The past two years or so have been particularly pivotal period to Visita’s musical career. He established himself as Grandpa Records’ producer-in-chief and was responsible for defining the label’s dominant sound through the success of hits such as Kamua Leo, Vile Kunaendagaand Chapa (Fimbo La Pili), a track with a beat so catchy that the label just had to remix the track beyond recognition and into its grave.
Apart from production, Visita has also been able to reinvigorate his efforts as a recording artist by himself and as one half of Shida Mbili together with Kenrazy. His experimentation with a bunch of genres in his releases has been okay so far, the worst being a trap collaboration with Nessa. There is no doubt however that when he returns to more familiar territory – his usual bouncy, kapuka inspired beats backed up by his signature laugh – he can come up with a gem or two. His latest track, Elewa Lewa, just happens to be one of these.
Elewa Lewa has a similar structure to the various stages of conversations that go down during a session of heavy drinking. Once you’re beyond tipsy, the conversation becomes more and more disorganized and all over the place. The alcohol lowers your inhibitions further and further and the conversation becomes louder and more animated. Eventually outrageous things may be said or done and some truths carelessly blurted out. Most of all, there’s a lot to laugh about.
In the same manner, Elewa Lewa‘s lyrics start off a bit tipsy, Visita dropping a braggy first verse about the success of his music so far. As the song progresses, the lyrics gradually become more disjointed and unpredictable in the funniest ways. Right in the middle of lecturing us about terrorism and demanding a moment of silence for dear departed, Visita suddenly turns his second verse into a hilarious anecdote about living life to the maximum before death comes knocking and sexually inexperienced men. The third verse is the funniest of the lot. Visita delivers a frenzied sermon about rogue pastors complete with a weird set of hallelujahs, finally remembering that he had not introduced himself.

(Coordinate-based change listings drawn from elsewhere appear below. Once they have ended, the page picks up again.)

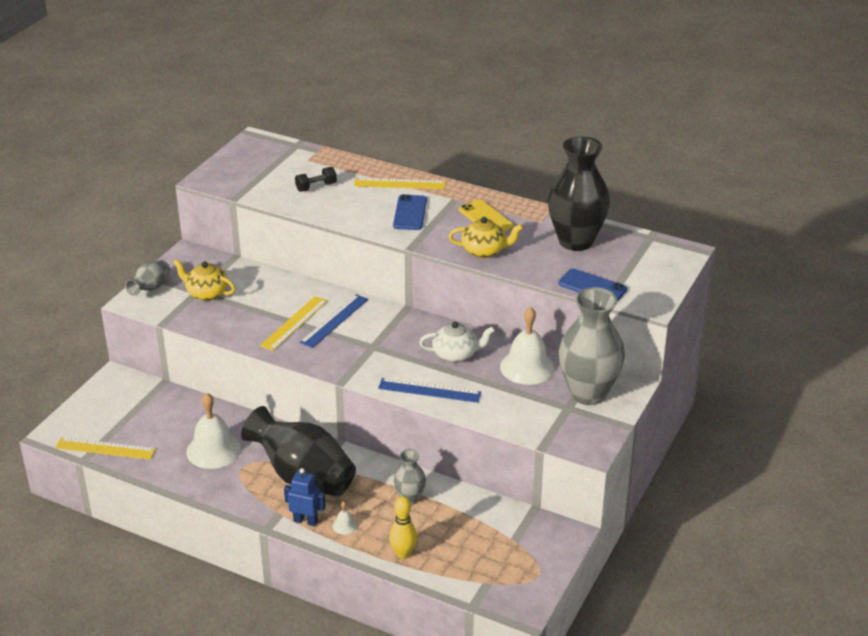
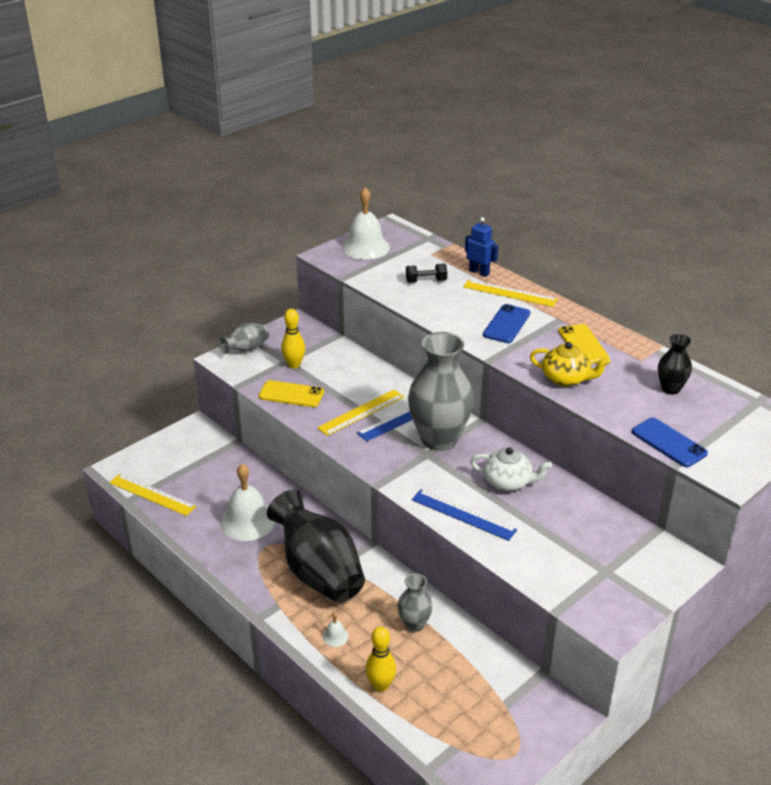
camera: 20 degrees right, 0 degrees up
(206, 293) = (294, 365): yellow teapot -> yellow bowling pin
(218, 321) = (291, 394): none -> yellow phone
(305, 521) = (299, 620): blue robot -> blue robot (479, 272)
(527, 367) = (578, 514): white bell -> white bell (365, 247)
(575, 241) = (670, 389): black vase -> black vase, size x0.49
(588, 393) = (634, 560): grey vase -> grey vase (439, 439)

The charm of this track is not only found in its catchy beat and lyrical delivery, Visita also triggers an unconscious call and response participation from the listener. Within the first thirty seconds you’ll find yourself belting out those ehees, ihiis and uhuus as if you’d practiced doing it all your life. Let’s just say it’s one of those things buried inside African genes.

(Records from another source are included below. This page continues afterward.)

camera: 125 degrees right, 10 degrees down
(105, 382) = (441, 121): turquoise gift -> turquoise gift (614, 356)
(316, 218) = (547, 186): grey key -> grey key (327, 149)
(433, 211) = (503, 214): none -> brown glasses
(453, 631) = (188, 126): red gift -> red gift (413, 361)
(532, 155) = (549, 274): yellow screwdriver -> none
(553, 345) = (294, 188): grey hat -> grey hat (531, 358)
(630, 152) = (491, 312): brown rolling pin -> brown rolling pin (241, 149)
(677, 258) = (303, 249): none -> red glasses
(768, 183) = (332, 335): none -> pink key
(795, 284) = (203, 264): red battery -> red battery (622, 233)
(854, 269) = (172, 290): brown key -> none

The music video featuring comedian Smart Joker is just as enjoyable as the track itself with several of its own WTF! moments. Visita and his crew start off their day drinking traditional brew and staring into what looks like a crystal ball, before moving an office boardroom and finally turning a church into a dance floor, a scene that could bring to mind Dizzee Rascal’sBassline Junkie music video. Blaming it on the alcohol is the general theme here. It must have been a fun music vid to make, as most of the supporting cast can clearly be seen trying to hold back their laughter. Fun times indeed.
THE BOTTOM LINE
Elewa Lewa is an instantly enjoyable track that is also generous enough invite the listener to participate. Combined with an infectious beat, lyrics that give of an “it’s never that serious” vibe and hilarious delivery, this is probably Visita’s best solo track to date. The production in this track makes it easy to see why Grandpa Records’ releases tend to be received positively.